Excerpted text Start Marker
Most babies learn to sit up unsupported between four and
seven months. This physical milestone has a dramatic impact on their mental development,
according to a recent
study in Developmental Psychology.
By giving your baby ample opportunity to sit up, either alone or well supported
in an infant seat, you may be encouraging your little one to learn.
The study looked at how babies develop object individuation—the
ability to mentally separate out the distinct objects that make up a visual scene.
As adults, we take it for granted that a ball and the hand holding it are distinct
objects. But that’s something we had to learn early in life.
Once babies get the hang of object individuation, it opens
up a whole world of things for them to explore. A key step in the process is
learning to differentiate objects by pattern—for example, to be able to tell
the difference between a ball with spots and one with stripes.
In the study, researchers from North Dakota State University
and Texas A&M studied how five- and six-month-olds use patterns to
differentiate objects. At the start of the study, the babies didn’t spontaneously
use patterns this way. But the six-month-olds got the hang of it after having a
chance to look at, touch, and mouth balls with spots or stripes. If they
dropped or threw the ball out of reach, an experimenter retrieved it and handed
it back to them.
The five-month-olds didn’t catch on as readily. Researchers
suspected that was because the six-month-olds were better at sitting up. This
freed up their hands to reach for the balls, grasp them, touch them, and explore them with their mouths. Also, because the six-month-olds didn’t have to focus as
hard on staying upright, they could pay more attention to the objects at hand.
To test this theory, the researchers repeated the experiment
with four- and five-month-olds. None were sitting alone yet, but half were put in
infant seats that provided good support. This time, the five-month-olds
mastered using patterns to differentiate objects. The four-month-olds didn’t, however,
suggesting that their developing brains weren’t quite ready to make that
It may make little difference whether most babies learn to
differentiate a ball with spots from one with stripes at five months, six
months, or seven. But knowing what to look for so you can watch your baby’s developing
mind unfold is a joy for any parent.
Maximizing learning may be more important for a baby with significant
developmental delays. For example, the study suggests that a baby who is very
late to sit up may miss some learning opportunities. But giving the baby a chance to sit up in a sturdy infant seat and providing safe objects for the
baby to grab, hold, and mouth could go a long way toward making up for that.
Excerpted text End Marker
Given entries Start Marker
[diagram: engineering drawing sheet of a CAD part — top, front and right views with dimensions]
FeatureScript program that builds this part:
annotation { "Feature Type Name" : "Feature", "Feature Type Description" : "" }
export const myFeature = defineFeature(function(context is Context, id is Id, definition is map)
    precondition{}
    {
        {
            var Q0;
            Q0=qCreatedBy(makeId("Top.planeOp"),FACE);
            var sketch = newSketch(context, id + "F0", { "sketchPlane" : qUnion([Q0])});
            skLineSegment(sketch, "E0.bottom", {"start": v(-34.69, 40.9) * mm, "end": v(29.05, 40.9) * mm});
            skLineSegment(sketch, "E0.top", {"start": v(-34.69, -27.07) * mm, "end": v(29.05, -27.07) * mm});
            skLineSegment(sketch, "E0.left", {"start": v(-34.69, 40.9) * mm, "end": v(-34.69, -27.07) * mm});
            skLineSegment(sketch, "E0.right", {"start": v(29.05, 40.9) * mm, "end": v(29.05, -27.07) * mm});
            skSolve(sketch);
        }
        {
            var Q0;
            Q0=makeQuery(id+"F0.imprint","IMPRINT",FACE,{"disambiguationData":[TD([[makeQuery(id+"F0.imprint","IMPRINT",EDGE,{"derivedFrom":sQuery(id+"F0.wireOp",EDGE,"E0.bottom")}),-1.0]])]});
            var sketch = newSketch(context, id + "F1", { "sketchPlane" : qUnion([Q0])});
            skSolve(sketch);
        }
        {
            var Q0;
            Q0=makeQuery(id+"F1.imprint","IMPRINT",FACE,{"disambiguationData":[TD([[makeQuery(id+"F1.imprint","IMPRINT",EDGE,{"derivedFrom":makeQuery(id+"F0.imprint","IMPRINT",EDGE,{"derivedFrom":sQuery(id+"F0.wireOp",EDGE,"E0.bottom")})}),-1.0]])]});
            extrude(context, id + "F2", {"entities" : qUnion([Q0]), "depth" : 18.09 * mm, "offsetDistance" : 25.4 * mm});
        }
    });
Given entries End Marker
_Directions for this task:_
According to the text on babies learning to sit up, which universities were the researchers in the study from?

_Solution:_
North Dakota State University and Texas A&M.